"We are looking at the historical photos and comparing them to the present conditions to get a good idea of the process and what happens when the climate in this particular region warms up," Hazlett said.
The region has been warming since the peak of the little ice age in 1750 when Glacier Bay existed as a single glacier.
Hazlett has worked on the project under United States Geological Survey senior researcher Bruce Molnia since 2003.
Each summer, Hazlett retraces the steps of early researchers and explorers, comparing photographs and studies from as far back as the 1880's to the present.
The historic photographs were obtained from government and university archives, historical publications, and old postcards purchased on Ebay.
However changes in the landscape make it difficult to match historical photographs to the land today.
"There are two things working against us," Hazlett said. "Vegetative succession and isostatic rebound."
Vegetative succession is the progressive growth of plants over time, from fireweed to spruce forests. Isostatic rebound defines the vertical land rise that occurs as glaciers recede.
"If you press on a sponge with your hand and then remove it, that rise is similar to what happens to the land when the glacier melts," Hazlett said.
In some areas the land rises at a rate of 3 centimeters (1.2 inches) each year. Over 125 years, the topography of the land has experienced a 10 to 11 foot rise.
This factor has made it difficult to use prominent landmarks from the historical photos, such as large rock outcroppings to identify the location.
The rapid revegetation further complicates the study. Thirty-foot cottonwoods now obscure the view where many historic photographs were taken.
Glaciers scrape the land, leaving bedrock as they recede, Hazlett said.
"Plant succession is a soil-building process as well as plant growth," she said.
Pioneer species like fireweed help to increase nitrogen in the nutrient-poor soil creating a habitable environment for low willows and alders. Alders continue to increase the soils nitrogen content establishing a base for cottonwood and ultimately spruce forest growth.
In 1916 William S. Cooper was the first person to study vegetative change and plant succession in Glacier Bay. He established and monitored 60 sites. This is the first study revisiting his sites.
"We have found amazing differences. In places where bare rock was recorded we are now finding spruce forests. In other places, things here hardly changed in almost 100 years," Hazlett said.
In Johns Hopkins Inlet the vegetation hasn't changed. Hazlett found the area is still covered with small plants, such as fireweed, willow and alder.
These pioneer species are the first to grow in the nutrient-poor soil, and are indicative of the early stages of plant succession.
There are several reasons why this area may be stagnant, Hazlett said. The fjord is steep rising a couple thousand feet from the inlet, and little sunlight reaches the area because of its east-west orientation.
The seven glaciers in the 6-mile-long fjord also keep temperatures low and shorten the growing season.
Other areas have progressed rapidly.
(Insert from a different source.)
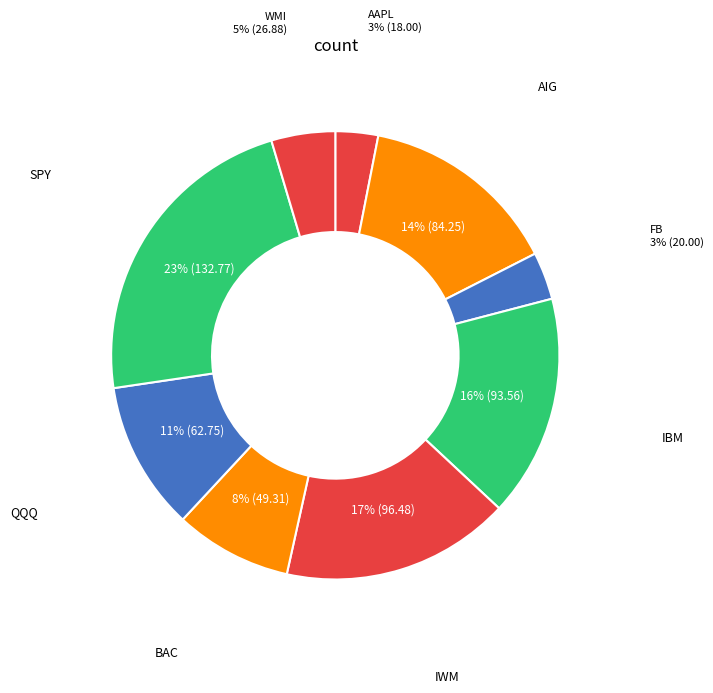

How many slices are in this pie chart?

9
At Tlingit Point, in 1916 there were small alder trees. Now the area is covered with large spruce forests.
"It is surprising how quickly the vegetation becomes established after a glacier recedes," Molnia said.
The vegetative growth rate in Glacier Bay far exceeds the growth rate in Interior Alaska due to a warmer climate, abundant moisture and plentiful seed sources.
"This study is part of a big picture understanding of how you can go from a desolate environment to an entire ecosystem," Molnia said. "It is an investigation of how the Earth's surface can respond to changing conditions."
These changes in vegetation have also impacted the wildlife distribution in Glacier Bay.
Preferring dense forests, black bears have moved into the lower regions of the bay, Hazlett said.
Brown bears in the early 1900s were occasionally spotted in the lower bay area, but now inhabit the open upper bay area.
"When early explorers were in the area, they almost never mentioned bear encounters in their journals or field notes," she said. "Now as a result of plant succession creating good habitat for bears, both black bears and brown bears are common in the area."
This summer, the team plans to study vegetative growth in the Kenai Fjords National Park and Prince William Sound.